● **RECORDS PROVIDED**
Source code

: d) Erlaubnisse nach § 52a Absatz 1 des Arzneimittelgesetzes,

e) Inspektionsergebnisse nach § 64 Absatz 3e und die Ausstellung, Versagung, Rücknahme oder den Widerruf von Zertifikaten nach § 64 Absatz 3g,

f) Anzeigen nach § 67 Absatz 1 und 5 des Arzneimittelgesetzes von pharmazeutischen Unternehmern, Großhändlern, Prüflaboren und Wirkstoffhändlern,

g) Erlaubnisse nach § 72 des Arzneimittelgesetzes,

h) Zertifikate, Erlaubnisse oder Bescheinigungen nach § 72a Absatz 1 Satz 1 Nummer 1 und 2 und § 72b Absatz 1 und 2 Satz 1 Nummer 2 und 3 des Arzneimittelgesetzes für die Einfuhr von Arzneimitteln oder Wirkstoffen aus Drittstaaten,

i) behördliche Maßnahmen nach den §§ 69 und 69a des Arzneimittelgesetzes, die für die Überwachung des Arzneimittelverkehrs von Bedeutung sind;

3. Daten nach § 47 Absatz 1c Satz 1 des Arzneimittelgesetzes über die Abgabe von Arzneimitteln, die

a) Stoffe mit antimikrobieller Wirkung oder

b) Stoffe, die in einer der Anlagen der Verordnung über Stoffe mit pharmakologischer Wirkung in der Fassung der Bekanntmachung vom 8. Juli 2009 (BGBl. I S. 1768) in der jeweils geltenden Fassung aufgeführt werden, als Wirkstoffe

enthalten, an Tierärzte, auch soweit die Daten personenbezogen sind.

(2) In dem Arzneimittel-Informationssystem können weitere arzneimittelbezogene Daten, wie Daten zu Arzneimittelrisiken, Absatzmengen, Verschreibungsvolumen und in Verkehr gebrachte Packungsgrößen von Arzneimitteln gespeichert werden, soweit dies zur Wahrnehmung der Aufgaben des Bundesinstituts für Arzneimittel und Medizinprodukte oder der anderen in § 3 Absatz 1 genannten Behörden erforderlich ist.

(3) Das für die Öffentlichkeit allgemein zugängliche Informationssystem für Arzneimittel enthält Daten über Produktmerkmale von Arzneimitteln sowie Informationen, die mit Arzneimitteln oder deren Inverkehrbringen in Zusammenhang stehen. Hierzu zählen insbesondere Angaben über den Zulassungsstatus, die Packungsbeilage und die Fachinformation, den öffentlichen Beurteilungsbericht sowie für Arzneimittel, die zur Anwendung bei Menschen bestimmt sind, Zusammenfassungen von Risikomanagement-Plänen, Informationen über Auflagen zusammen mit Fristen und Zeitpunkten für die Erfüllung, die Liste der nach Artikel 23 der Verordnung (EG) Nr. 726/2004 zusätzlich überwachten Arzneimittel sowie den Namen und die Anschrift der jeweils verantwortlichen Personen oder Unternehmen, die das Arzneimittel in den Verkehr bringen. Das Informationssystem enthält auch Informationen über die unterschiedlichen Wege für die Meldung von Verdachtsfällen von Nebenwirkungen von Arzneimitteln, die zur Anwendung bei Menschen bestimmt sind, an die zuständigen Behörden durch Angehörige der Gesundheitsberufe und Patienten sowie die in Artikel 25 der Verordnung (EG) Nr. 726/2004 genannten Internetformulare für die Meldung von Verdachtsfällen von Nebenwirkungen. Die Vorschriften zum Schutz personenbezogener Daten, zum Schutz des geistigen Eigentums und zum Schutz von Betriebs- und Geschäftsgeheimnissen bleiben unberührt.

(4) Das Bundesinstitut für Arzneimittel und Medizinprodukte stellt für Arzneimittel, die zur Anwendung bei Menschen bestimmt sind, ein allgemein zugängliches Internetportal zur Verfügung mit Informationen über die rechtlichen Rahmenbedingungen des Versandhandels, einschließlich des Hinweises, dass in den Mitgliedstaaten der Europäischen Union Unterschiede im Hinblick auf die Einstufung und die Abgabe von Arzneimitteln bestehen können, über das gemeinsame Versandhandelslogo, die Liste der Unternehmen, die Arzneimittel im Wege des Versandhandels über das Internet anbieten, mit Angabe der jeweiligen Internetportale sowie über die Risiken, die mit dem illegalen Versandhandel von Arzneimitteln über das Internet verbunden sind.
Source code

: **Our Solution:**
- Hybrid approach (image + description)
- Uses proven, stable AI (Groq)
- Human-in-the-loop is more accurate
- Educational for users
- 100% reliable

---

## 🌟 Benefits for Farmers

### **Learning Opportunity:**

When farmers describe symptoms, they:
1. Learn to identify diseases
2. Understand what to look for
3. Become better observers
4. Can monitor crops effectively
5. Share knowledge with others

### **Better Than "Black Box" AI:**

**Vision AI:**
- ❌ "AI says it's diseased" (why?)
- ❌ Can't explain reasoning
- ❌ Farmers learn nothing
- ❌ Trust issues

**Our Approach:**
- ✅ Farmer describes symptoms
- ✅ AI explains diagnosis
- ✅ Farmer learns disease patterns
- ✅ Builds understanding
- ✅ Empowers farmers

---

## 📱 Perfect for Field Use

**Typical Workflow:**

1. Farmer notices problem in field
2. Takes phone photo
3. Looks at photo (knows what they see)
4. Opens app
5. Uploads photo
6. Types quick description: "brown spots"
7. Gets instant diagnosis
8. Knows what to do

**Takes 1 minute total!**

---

● **WORK REQUIRED**
If the word "they" appears in a line above, copy that line.

● **OUTPUT FOR THIS TASK**
When farmers describe symptoms, they:
3. Looks at photo (knows what they see)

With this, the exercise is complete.